In the 1980’s I worked in a local authority glasshouse nursery. One of the potted plants grown at that time was the Spider Flower (Cleome spinosa) family Capparidaceae and on this plant successfully fed Large, Small and Green-veined White Butterfly larvae previously only found on Cruciferous plants. It was at this time that my interest in moths really took off with the acquisition of my first moth trap. Moths were far more plentiful than they are now as were their larvae- it is a treat to find a single larva nowadays.
One very successful method I used then to attract females of Poplar Hawkmoth and Puss Moth was to plant a row of poplars.
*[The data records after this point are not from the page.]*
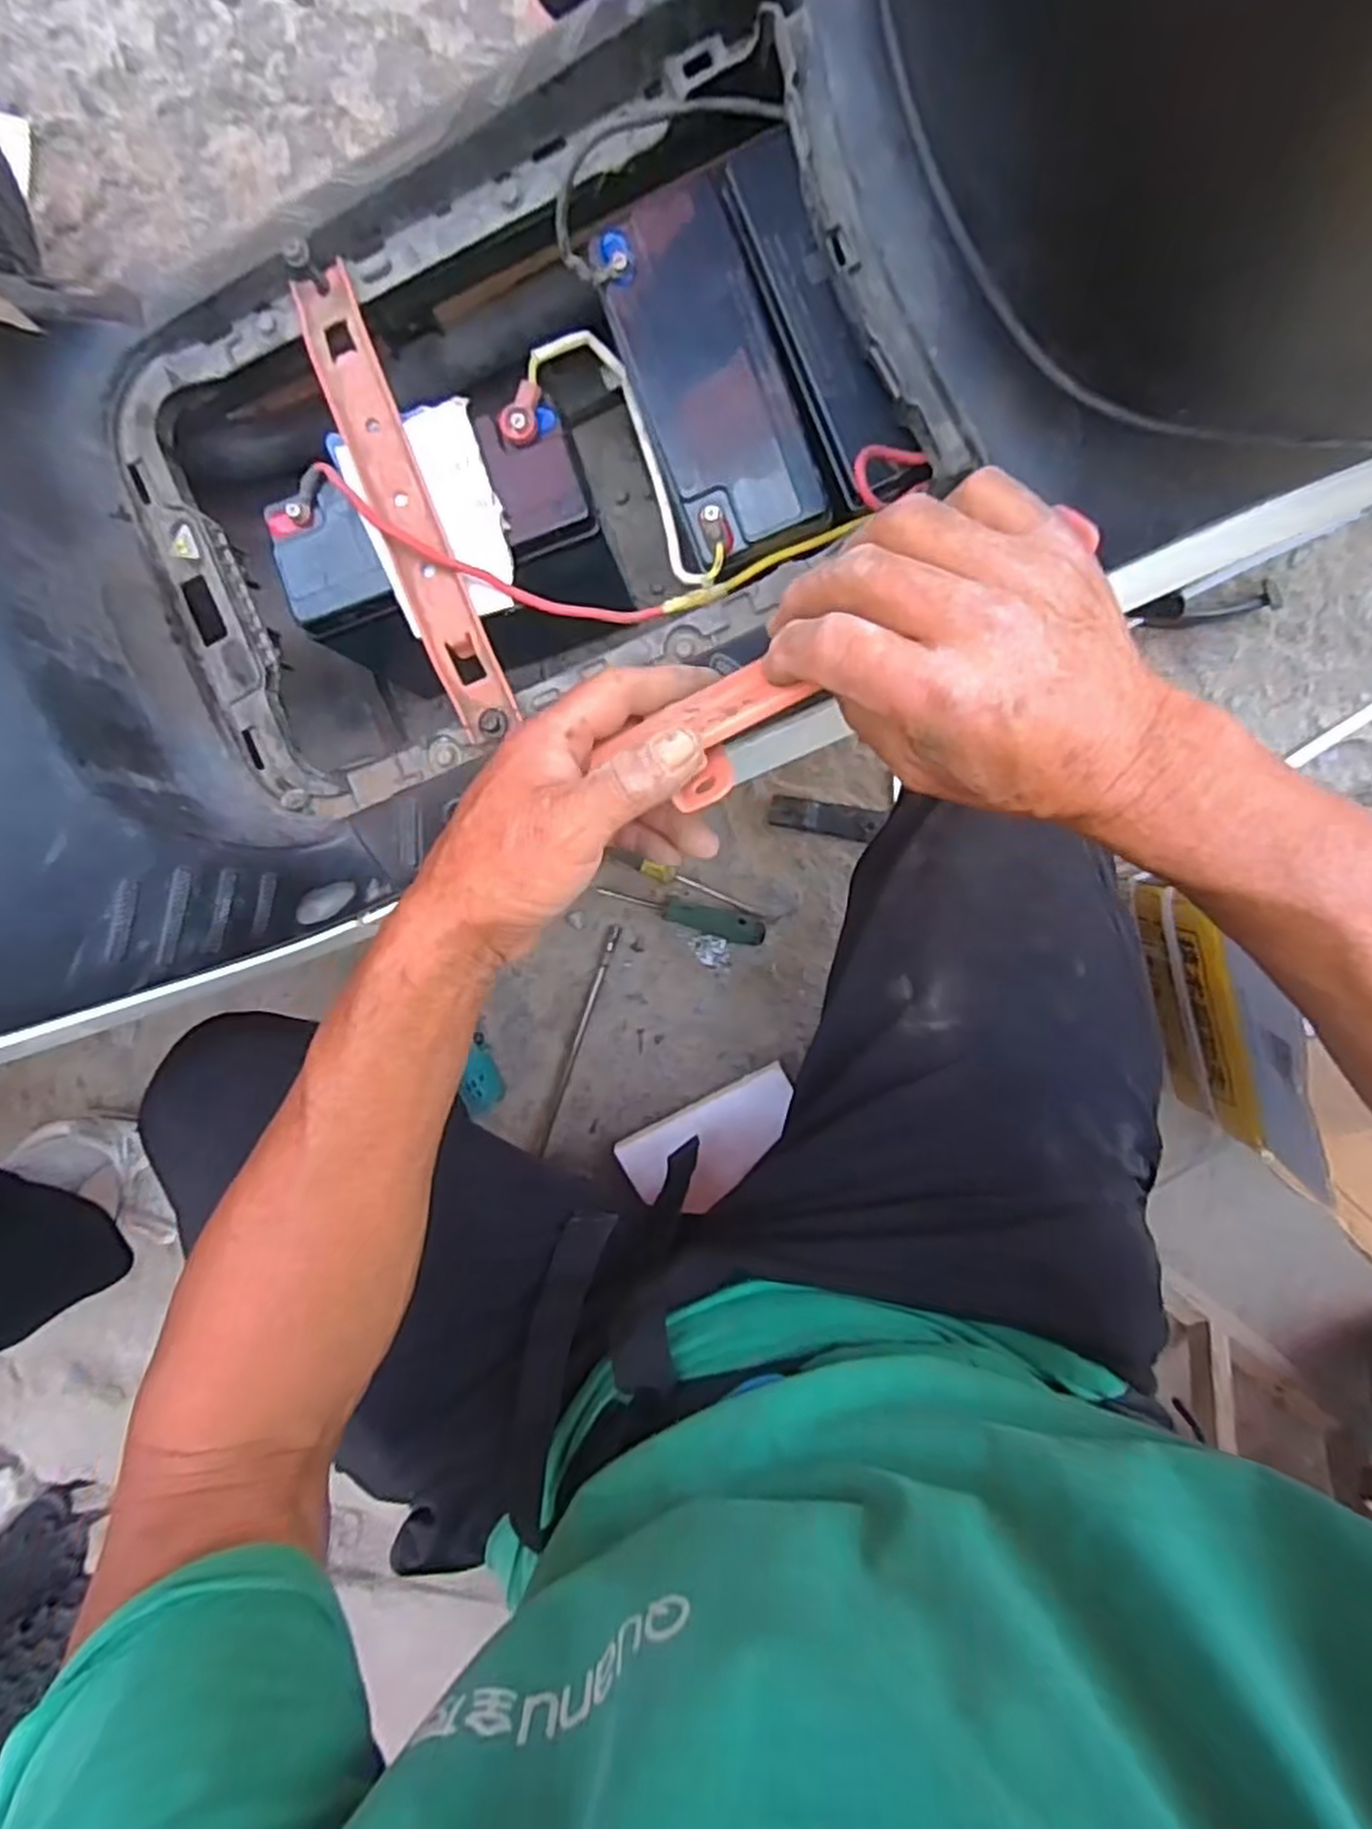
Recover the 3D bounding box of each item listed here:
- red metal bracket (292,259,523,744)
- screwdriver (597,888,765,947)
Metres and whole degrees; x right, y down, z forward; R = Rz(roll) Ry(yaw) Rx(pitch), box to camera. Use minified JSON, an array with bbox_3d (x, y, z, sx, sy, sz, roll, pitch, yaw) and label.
[{"bbox_3d":[-0.153,-0.222,0.419,0.030,0.008,0.263,-21,92,5],"label":"red metal bracket"},{"bbox_3d":[-0.004,-0.002,0.748,0.161,0.026,0.027,14,96,4],"label":"screwdriver"}]

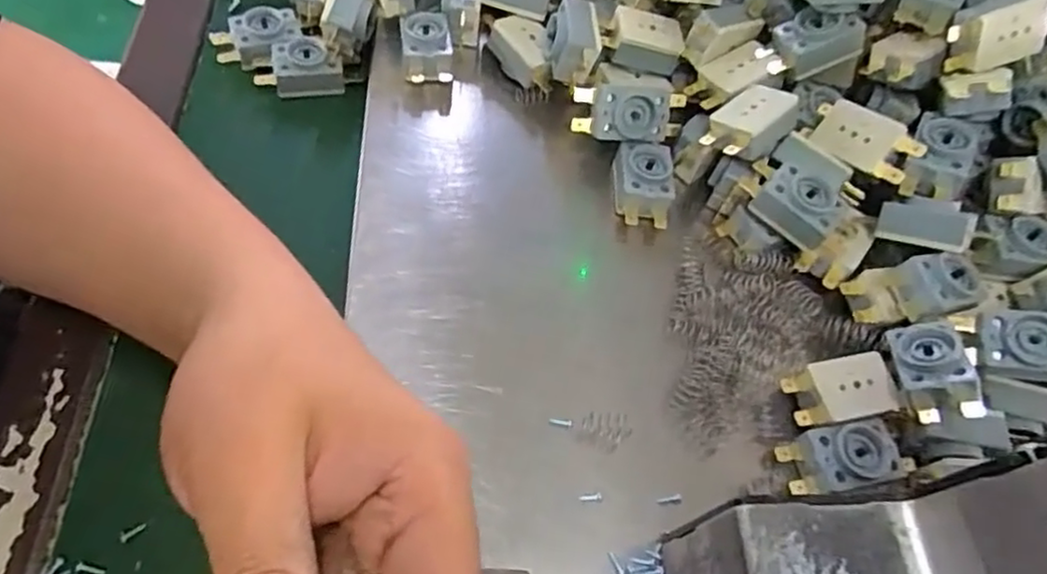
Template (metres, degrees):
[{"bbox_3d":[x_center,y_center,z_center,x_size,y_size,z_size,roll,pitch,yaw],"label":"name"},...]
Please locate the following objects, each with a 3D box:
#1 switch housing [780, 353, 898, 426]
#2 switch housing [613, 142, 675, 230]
[{"bbox_3d":[0.136,0.046,0.289,0.044,0.012,0.026,-6,61,-11],"label":"switch housing"},{"bbox_3d":[0.061,-0.052,0.339,0.028,0.021,0.041,4,59,-5],"label":"switch housing"}]

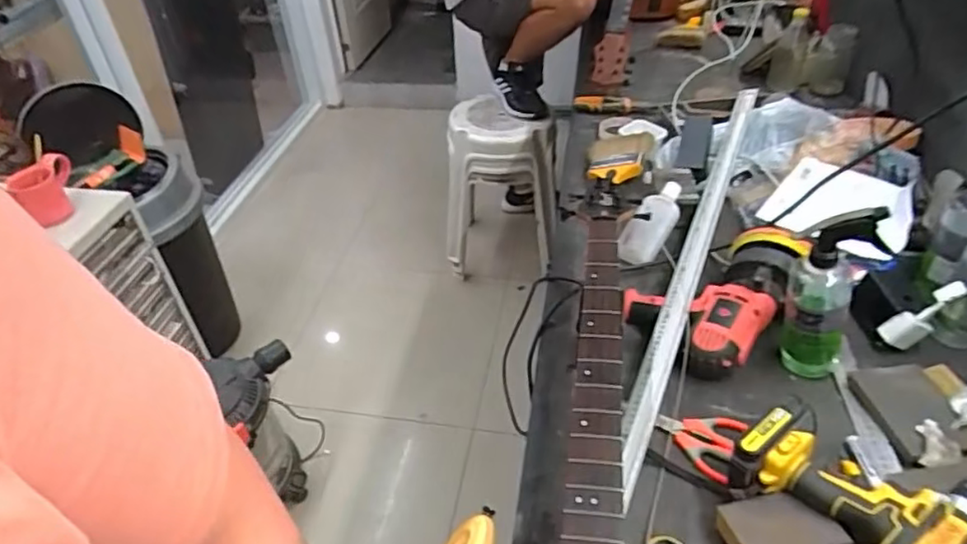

For Poplar Hawkmoth choose the hybrid Black Poplar and also a few White Poplars, which between them produce some interesting larval colour variations. The inclusion of Grey Sallow will encourage additional species of moth. For the Puss Moth I used Populus x candicans “Aurora” a conspicuously variegated form with spring foliage of white and pink later turning green. I have seen as many as three eggs laid on the upper surface of a single leaf, these look very conspicuous against the variegated background.
The length of the row will depend upon space available. Simply push well into the ground hard wood cuttings up to 1cm thick and 60 cm long in early winter. These will root quickly in spring and grow to 2m in a couple of years when they are pruned down to 30cm from ground level every winter, the resulting new growth being very attractive to Poplar Hawkmoths. Because the Puss Moth emerges early it is best not to prune the Variety “Aurora” hard down but to leave a 1.5m stem and cut back all the branches.
And finally a tale of a Grey Dagger larva I collected to rear a few years ago only to be disappointed when a single parasitic wasp emerged – but the larva managed to pupate. The following June a perfect moth emerged. How’s that for economy!